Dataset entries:
+-------+
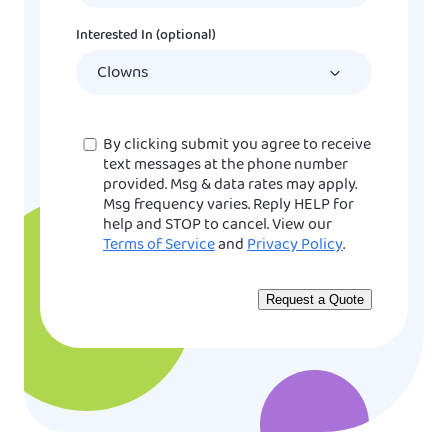
DD
Interested In (optional)
slash
YYYY
Consent
By clicking submit you agree to receive
text messages at the phone number
provided. Msg & data rates may apply.
Msg frequency varies. Reply HELP for
help and STOP to cancel. View our
Terms of Service
and
Privacy Policy
.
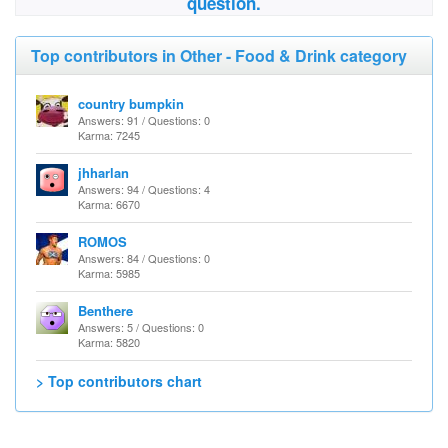
question.
Top contributors in Other - Food & Drink category
country bumpkin
Answers: 91 / Questions: 0
Karma: 7245
jhharlan
Answers: 94 / Questions: 4
Karma: 6670
ROMOS
Answers: 84 / Questions: 0
Karma: 5985
Benthere
Answers: 5 / Questions: 0
Karma: 5820
> Top contributors chart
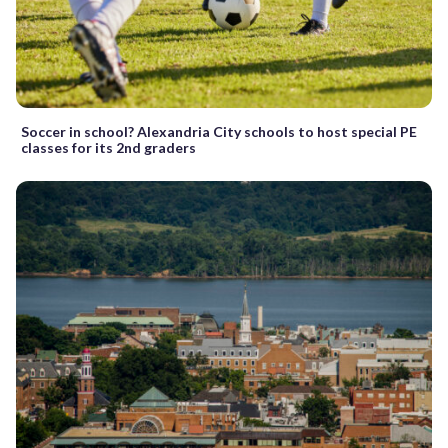
Soccer in school? Alexandria City schools to host special PE
classes for its 2nd graders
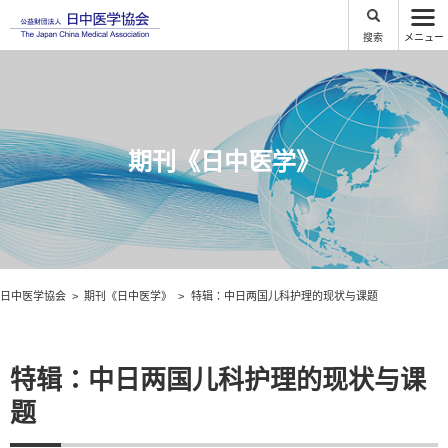
搜索
メニュー
期刊《日中医学》
日中医学協会
期刊《日中医学》
特辑：中日两国儿科护理的现状与课题
特辑：中日两国儿科护理的现状与课
题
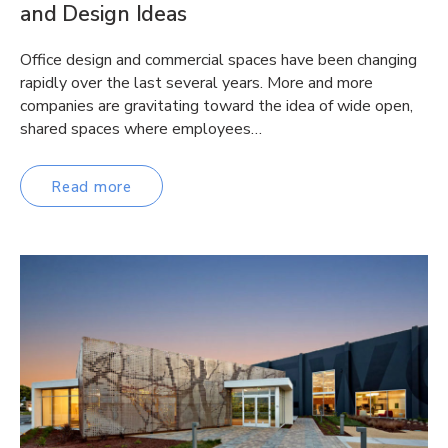
and Design Ideas
Office design and commercial spaces have been changing
rapidly over the last several years. More and more
companies are gravitating toward the idea of wide open,
shared spaces where employees…
Read more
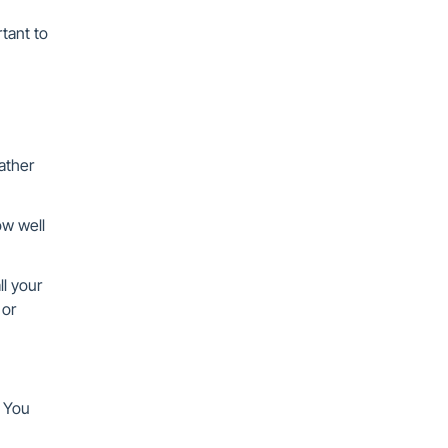
rtant to
eather
ow well
ll your
 or
. You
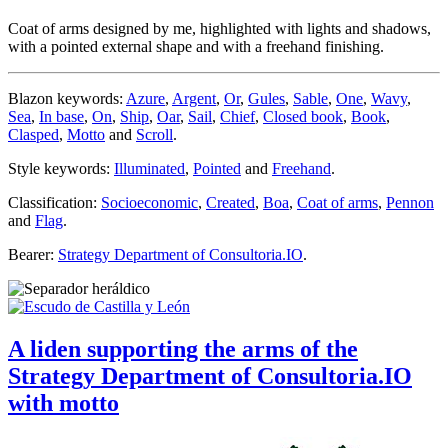
Coat of arms designed by me, highlighted with lights and shadows,
with a pointed external shape and with a freehand finishing.
Blazon keywords:
Azure
,
Argent
,
Or
,
Gules
,
Sable
,
One
,
Wavy
,
Sea
,
In base
,
On
,
Ship
,
Oar
,
Sail
,
Chief
,
Closed book
,
Book
,
Clasped
,
Motto
and
Scroll
.
Style keywords:
Illuminated
,
Pointed
and
Freehand
.
Classification:
Socioeconomic
,
Created
,
Boa
,
Coat of arms
,
Pennon
and
Flag
.
Bearer:
Strategy Department of Consultoria.IO
.
A liden supporting the arms of the
Strategy Department of Consultoria.IO
with motto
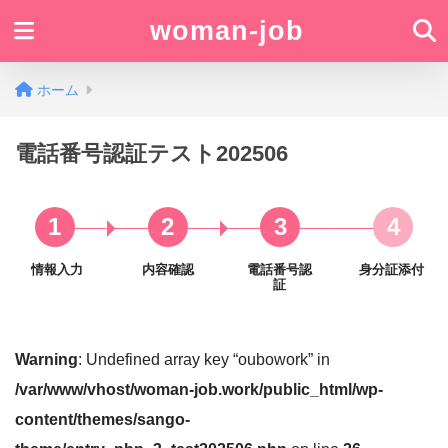
woman-job
ホーム
電話番号認証テスト202506
1
2
3
4
情報入力
内容確認
電話番号認
身分証添付
証
Warning
: Undefined array key “oubowork” in
/var/www/vhost/woman-job.work/public_html/wp-
content/themes/sango-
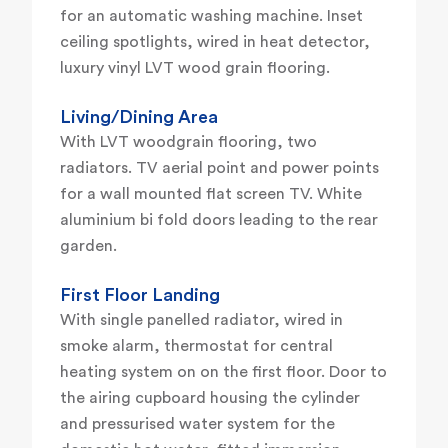
for an automatic washing machine. Inset
ceiling spotlights, wired in heat detector,
luxury vinyl LVT wood grain flooring.
Living/Dining Area
With LVT woodgrain flooring, two
radiators. TV aerial point and power points
for a wall mounted flat screen TV. White
aluminium bi fold doors leading to the rear
garden.
First Floor Landing
With single panelled radiator, wired in
smoke alarm, thermostat for central
heating system on on the first floor. Door to
the airing cupboard housing the cylinder
and pressurised water system for the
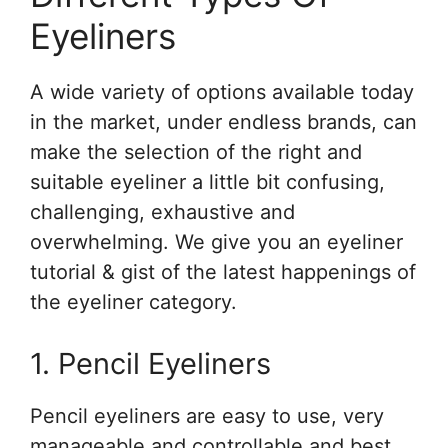
Eyeliners
A wide variety of options available today
in the market, under endless brands, can
make the selection of the right and
suitable eyeliner a little bit confusing,
challenging, exhaustive and
overwhelming. We give you an eyeliner
tutorial & gist of the latest happenings of
the eyeliner category.
1. Pencil Eyeliners
Pencil eyeliners are easy to use, very
manageable and controllable and best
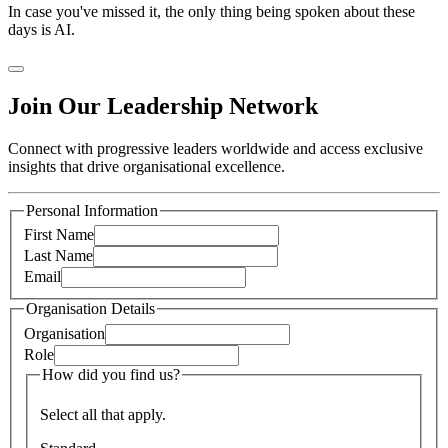
In case you've missed it, the only thing being spoken about these
days is AI.
Join Our Leadership Network
Connect with progressive leaders worldwide and access exclusive
insights that drive organisational excellence.
Personal Information
First Name
Last Name
Email
Organisation Details
Organisation
Role
How did you find us?
Select all that apply.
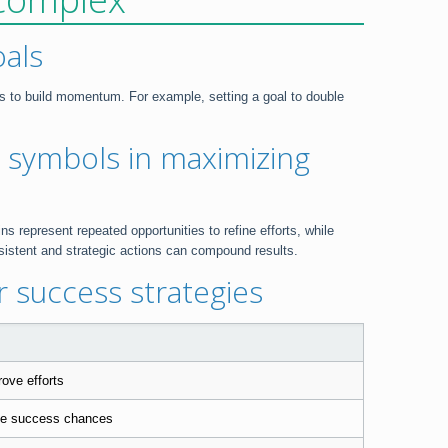
oals
ns to build momentum. For example, setting a goal to double
 symbols in maximizing
 represent repeated opportunities to refine efforts, while
sistent and strategic actions can compound results.
 success strategies
ove efforts
ase success chances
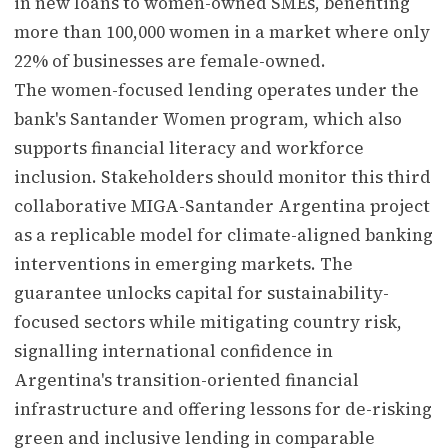
in new loans to women-owned SMEs, benefiting
more than 100,000 women in a market where only
22% of businesses are female-owned.
The women-focused lending operates under the
bank's Santander Women program, which also
supports financial literacy and workforce
inclusion. Stakeholders should monitor this third
collaborative MIGA-Santander Argentina project
as a replicable model for climate-aligned banking
interventions in emerging markets. The
guarantee unlocks capital for sustainability-
focused sectors while mitigating country risk,
signalling international confidence in
Argentina's transition-oriented financial
infrastructure and offering lessons for de-risking
green and inclusive lending in comparable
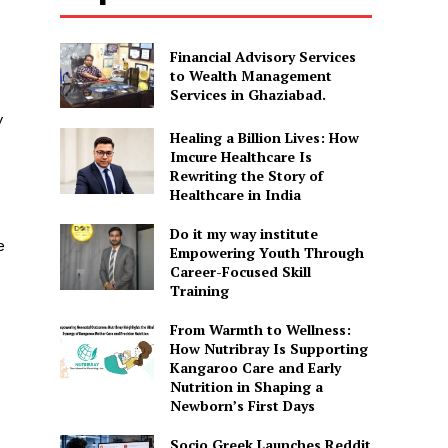
Financial Advisory Services
to Wealth Management
Services in Ghaziabad.
y
Healing a Billion Lives: How
Imcure Healthcare Is
Rewriting the Story of
Healthcare in India
Do it my way institute
e
Empowering Youth Through
Career-Focused Skill
Training
From Warmth to Wellness:
How Nutribray Is Supporting
Kangaroo Care and Early
Nutrition in Shaping a
Newborn’s First Days
Socio Greek Launches Reddit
+-------+
• [Instructions to follow]: Search the data above for the string "where" and report each line that holds it.

• [Response area]:
shared spaces where employees…
more than 100,000 women in a market where only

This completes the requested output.